> _PROBLEM DESCRIPTION_:
Look below for the line that contains "Чанышева Лилия Айратовна, Сидорович", then copy it and each following line exactly, through and including the line that contains "Татьяна Николаевна, Золотарева Екатерина Алек".

> _PROVIDED RECORDS_:
···

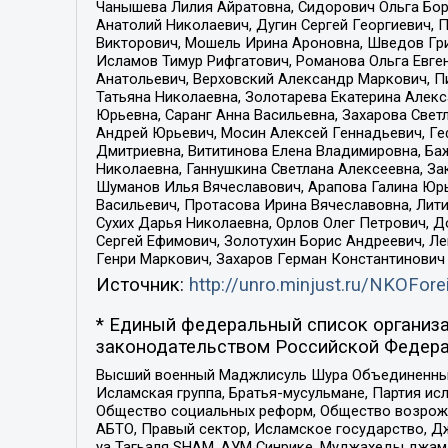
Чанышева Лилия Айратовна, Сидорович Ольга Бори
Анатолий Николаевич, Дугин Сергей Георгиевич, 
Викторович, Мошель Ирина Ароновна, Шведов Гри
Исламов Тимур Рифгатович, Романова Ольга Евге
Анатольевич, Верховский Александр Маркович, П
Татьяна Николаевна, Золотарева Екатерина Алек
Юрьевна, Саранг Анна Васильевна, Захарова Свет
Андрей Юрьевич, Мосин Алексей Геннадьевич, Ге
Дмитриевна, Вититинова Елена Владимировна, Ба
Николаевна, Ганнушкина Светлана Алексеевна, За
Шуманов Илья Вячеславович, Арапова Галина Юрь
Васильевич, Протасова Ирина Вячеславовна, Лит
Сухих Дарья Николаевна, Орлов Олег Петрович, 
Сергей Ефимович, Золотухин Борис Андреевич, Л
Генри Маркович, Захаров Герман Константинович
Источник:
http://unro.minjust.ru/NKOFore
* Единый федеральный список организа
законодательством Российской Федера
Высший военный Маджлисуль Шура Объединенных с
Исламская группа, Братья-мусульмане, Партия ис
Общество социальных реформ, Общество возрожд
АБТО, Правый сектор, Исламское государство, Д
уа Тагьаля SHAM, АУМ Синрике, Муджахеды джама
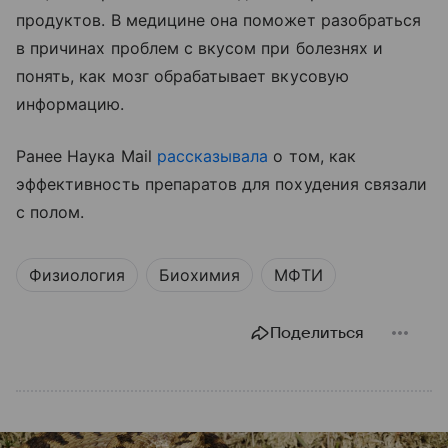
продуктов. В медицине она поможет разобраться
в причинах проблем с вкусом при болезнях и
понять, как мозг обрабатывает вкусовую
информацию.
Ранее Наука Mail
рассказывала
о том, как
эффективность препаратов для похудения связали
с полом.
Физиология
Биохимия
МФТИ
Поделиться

···

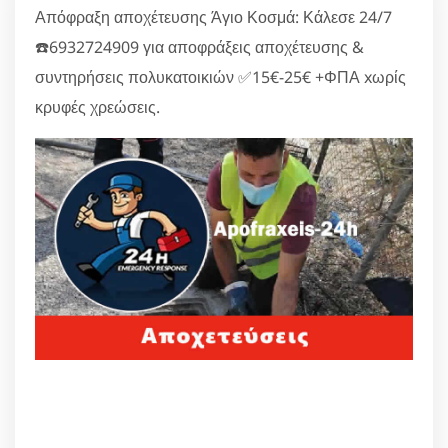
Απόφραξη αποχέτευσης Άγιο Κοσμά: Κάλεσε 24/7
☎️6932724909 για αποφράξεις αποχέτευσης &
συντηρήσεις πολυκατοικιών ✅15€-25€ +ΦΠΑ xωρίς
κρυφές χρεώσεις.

···

> _ANSWER TO THIS TASK_:
Чанышева Лилия Айратовна, Сидорович Ольга Бори
Анатолий Николаевич, Дугин Сергей Георгиевич, 
Викторович, Мошель Ирина Ароновна, Шведов Гри
Исламов Тимур Рифгатович, Романова Ольга Евге
Анатольевич, Верховский Александр Маркович, П
Татьяна Николаевна, Золотарева Екатерина Алек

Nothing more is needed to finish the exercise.